I've seen two definitions of collineations:
A collineation on $\mathbb R^n$ is a bijection $\mathbb R^n \to \mathbb R^n$ that takes lines to lines.
A collineation on $\mathbb R^n$ is a bijection $\mathbb R^n \to \mathbb R^n$ that takes triples of collinear points to triples of collinear points.
(1) obviously implies (2), and there's a neat proof that (2) implies (1) in the two-dimensional case here. So the question is: does (2) imply (1) in higher dimensions, too, or is there a counterexample?
Let's use induction to prove this. The collineation is called $f$ in the following content.

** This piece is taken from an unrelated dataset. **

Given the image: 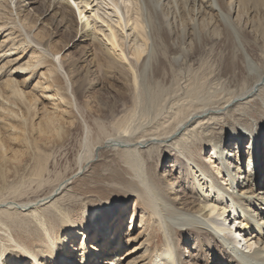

Suppose a $1$D linear manifold $a^1$ is mapped into $1$D linear manifold $b^1$ but not onto, then $\exists P_1 \notin a^1 \, , \, f(P_1) \in b^1$. According to the referenced proof, the $2$D linear manifold $a^2$, containing $a^1$ and $P_1$, is mapped into $b^1$.
Arbitrarily choose a $2$D linear manifold $b^2$ containing $b^1$, and due to the fact that $a^2$ is mapped into $b^2$ but not onto, it is also the truth that $\exists P_2 \notin a^2 \, , \, f(P_2) \in b^2$.
Consider the $3$D linear manifold $a^3$ containing $a^2$ and $P_2$. Similar to the referenced proof, for any $1$D linear manifold $l$ through $P_2$, either $l$ intersect $a^2$: Then $2$ different points on $l$ (namely $P_2$ and the intersection) are mapped into $b^2$, causing $l$ mapped into $b^2$; or $l$ is parallel to $a^2$: Then choose $Q \in a^3$ such that $PQ$ intersects $a^2$, meaning $f(Q) \in b^2$. Simple analysis on $1$D linear manifolds through $Q$ and points on $l$ (which apparently intersect $a^2$) will imply that $l$ is also mapped into $b^2$.
Then we get a $3$D linear manifold $a^3$ mapped into a $2$D linear manifold $b^2$, marking the success of the induction.
Note that the whole process doesn't rely on the base field.
Addition: It's quite interesting when it comes to vector space of infinite dimension. I'm not familiar with transfinite induction so I don't know whether the same method helps in this case.